> _Material supplied_
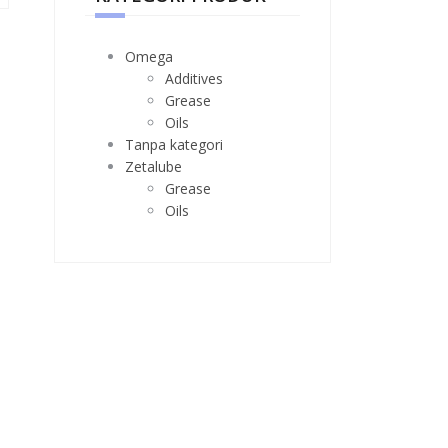
Omega
Additives
Grease
Oils
Tanpa kategori
Zetalube
Grease
Oils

> _Assignment_
Can you transcribe every line of text in the material above, keeping each line precisely as it stands, and leave the pictures out of your answer?

> _Problem solution_
Omega
Additives
Grease
Oils
Tanpa kategori
Zetalube
Grease
Oils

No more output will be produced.